Directions for this task |
From the records below, please repeat exactly the line that has "et dimensionnement de", the line that has "magnétique permet de", and every line between them, and nothing else.

Records shown |
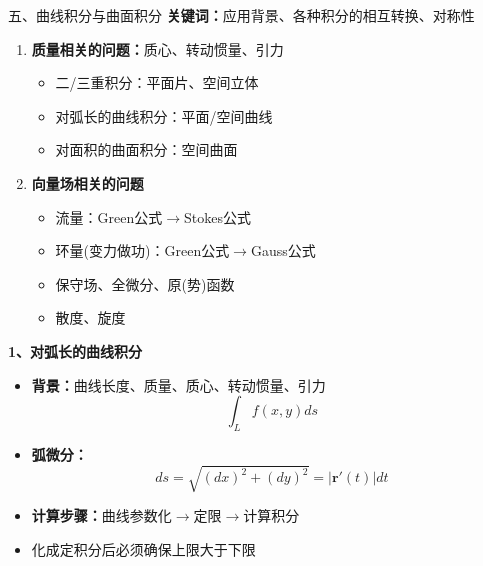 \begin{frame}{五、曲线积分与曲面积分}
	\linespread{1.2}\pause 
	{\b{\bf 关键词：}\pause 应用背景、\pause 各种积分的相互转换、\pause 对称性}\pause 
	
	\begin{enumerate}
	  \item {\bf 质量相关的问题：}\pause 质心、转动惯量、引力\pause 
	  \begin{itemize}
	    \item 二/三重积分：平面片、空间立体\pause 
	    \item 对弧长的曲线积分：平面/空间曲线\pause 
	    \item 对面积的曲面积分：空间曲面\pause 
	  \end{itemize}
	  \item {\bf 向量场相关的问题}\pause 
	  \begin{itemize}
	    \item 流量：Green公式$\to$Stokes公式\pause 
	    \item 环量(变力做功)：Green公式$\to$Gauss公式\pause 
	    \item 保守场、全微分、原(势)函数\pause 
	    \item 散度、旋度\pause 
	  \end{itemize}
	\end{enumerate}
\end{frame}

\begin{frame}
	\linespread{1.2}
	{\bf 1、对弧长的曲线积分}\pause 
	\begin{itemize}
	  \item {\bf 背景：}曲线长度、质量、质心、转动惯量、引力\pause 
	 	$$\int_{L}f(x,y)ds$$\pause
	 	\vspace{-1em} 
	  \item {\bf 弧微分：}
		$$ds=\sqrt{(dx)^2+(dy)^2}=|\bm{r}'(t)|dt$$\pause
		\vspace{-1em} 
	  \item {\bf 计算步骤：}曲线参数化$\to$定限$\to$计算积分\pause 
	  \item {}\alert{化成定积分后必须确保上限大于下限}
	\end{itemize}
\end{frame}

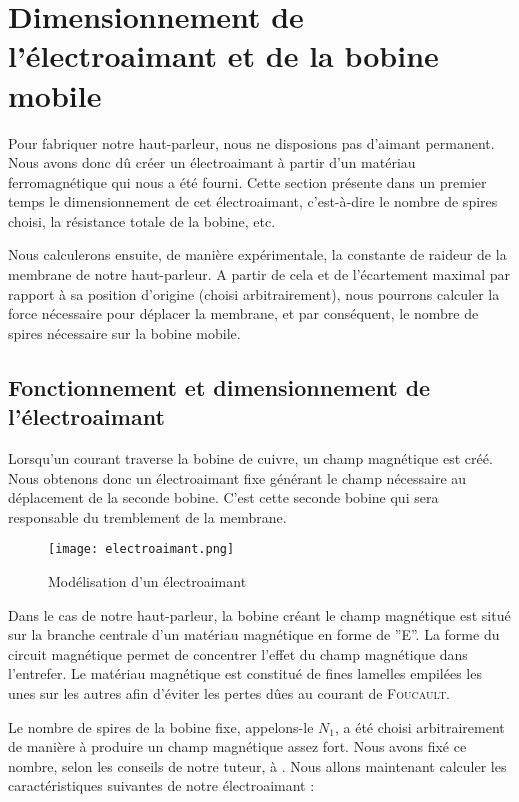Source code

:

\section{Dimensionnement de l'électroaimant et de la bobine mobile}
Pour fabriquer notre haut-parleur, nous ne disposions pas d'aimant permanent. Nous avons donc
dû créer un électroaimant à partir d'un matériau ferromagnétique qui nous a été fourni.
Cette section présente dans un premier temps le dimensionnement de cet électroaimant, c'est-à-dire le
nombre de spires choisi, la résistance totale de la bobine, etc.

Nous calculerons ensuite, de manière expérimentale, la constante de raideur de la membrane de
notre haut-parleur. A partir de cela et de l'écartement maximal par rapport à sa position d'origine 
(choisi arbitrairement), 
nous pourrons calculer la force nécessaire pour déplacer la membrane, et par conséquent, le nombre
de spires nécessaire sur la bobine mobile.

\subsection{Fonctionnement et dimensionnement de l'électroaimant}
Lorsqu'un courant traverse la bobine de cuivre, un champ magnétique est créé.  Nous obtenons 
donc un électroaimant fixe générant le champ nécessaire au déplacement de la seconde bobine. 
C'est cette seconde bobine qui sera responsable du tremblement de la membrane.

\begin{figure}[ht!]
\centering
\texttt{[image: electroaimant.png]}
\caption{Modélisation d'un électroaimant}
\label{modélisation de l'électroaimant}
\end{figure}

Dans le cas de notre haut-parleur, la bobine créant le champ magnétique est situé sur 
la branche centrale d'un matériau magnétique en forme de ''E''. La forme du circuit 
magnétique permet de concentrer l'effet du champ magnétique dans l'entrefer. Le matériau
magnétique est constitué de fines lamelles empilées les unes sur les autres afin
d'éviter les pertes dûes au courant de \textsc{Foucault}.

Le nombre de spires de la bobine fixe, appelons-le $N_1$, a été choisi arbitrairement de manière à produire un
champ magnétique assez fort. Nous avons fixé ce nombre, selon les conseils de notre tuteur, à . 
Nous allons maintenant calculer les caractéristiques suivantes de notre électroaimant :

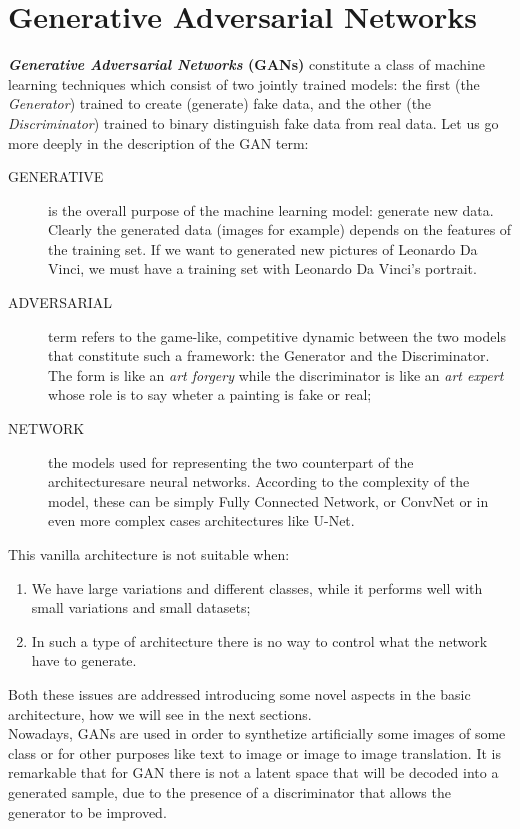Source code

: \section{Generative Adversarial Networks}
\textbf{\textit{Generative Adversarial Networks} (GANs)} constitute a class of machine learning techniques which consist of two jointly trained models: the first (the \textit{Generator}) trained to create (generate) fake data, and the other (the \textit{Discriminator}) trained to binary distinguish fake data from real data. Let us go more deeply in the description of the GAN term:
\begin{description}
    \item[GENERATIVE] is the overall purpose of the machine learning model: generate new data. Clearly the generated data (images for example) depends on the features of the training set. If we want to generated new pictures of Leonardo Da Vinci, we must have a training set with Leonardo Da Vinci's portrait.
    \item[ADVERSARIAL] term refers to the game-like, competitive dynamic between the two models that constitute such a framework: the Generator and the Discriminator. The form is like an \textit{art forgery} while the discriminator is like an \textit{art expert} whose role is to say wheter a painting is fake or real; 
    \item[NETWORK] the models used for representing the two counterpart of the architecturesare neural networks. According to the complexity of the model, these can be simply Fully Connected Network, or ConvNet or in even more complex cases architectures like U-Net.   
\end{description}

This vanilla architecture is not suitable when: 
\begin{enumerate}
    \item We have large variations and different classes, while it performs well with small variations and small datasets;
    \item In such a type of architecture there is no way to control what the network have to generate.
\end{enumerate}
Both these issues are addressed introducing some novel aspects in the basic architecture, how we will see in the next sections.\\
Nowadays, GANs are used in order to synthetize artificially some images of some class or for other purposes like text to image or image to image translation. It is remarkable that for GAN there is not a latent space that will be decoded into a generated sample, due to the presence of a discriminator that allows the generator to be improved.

Response to the exercise |
\subsection{Fonctionnement et dimensionnement de l'électroaimant}
Lorsqu'un courant traverse la bobine de cuivre, un champ magnétique est créé.  Nous obtenons 
donc un électroaimant fixe générant le champ nécessaire au déplacement de la seconde bobine. 
C'est cette seconde bobine qui sera responsable du tremblement de la membrane.

\begin{figure}[ht!]
\centering
\texttt{[image: electroaimant.png]}
\caption{Modélisation d'un électroaimant}
\label{modélisation de l'électroaimant}
\end{figure}

Dans le cas de notre haut-parleur, la bobine créant le champ magnétique est situé sur 
la branche centrale d'un matériau magnétique en forme de ''E''. La forme du circuit 
magnétique permet de concentrer l'effet du champ magnétique dans l'entrefer. Le matériau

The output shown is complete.